▸ **Activity**
Below is a block of entries; repeat all of it exactly but omit the pictures.

Start of Data under study

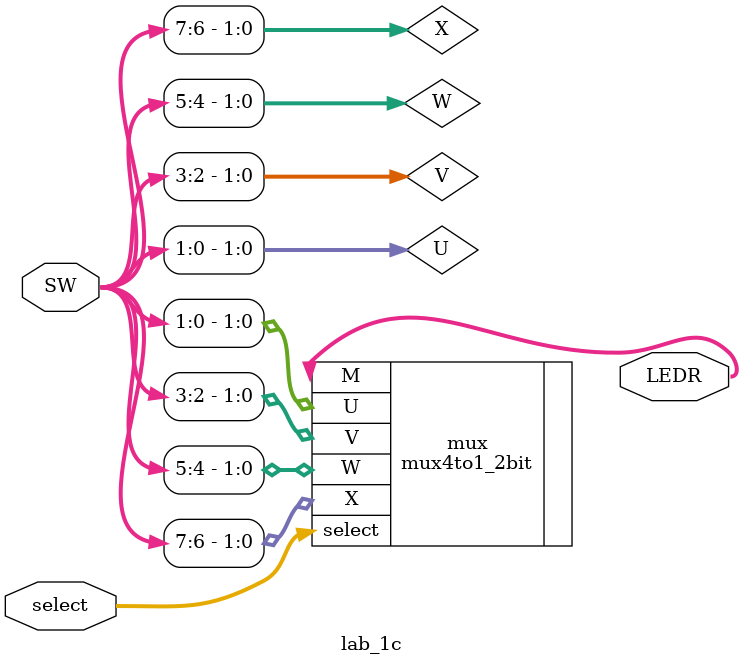
<source format=v>
module lab_1c (
    input wire [7:0] SW, // switches 0 to 7
    input wire [9:8] select, // switches 8 and 9
    output wire [1:0] LEDR // LEDR0 and LEDR1
);
    wire [1:0] U, V, W, X;

    assign U = SW[1:0];
    assign V = SW[3:2];
    assign W = SW[5:4];
    assign X = SW[7:6];

    mux4to1_2bit mux(
        .U(U),
        .V(V),
        .W(W),
        .X(X),
        .select(select),
        .M(LEDR)
    );
endmodule

</source>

End of Data under study

▸ **Task response**
<source format=v>
module lab_1c (
    input wire [7:0] SW, // switches 0 to 7
    input wire [9:8] select, // switches 8 and 9
    output wire [1:0] LEDR // LEDR0 and LEDR1
);
    wire [1:0] U, V, W, X;

    assign U = SW[1:0];
    assign V = SW[3:2];
    assign W = SW[5:4];
    assign X = SW[7:6];

    mux4to1_2bit mux(
        .U(U),
        .V(V),
        .W(W),
        .X(X),
        .select(select),
        .M(LEDR)
    );
endmodule

</source>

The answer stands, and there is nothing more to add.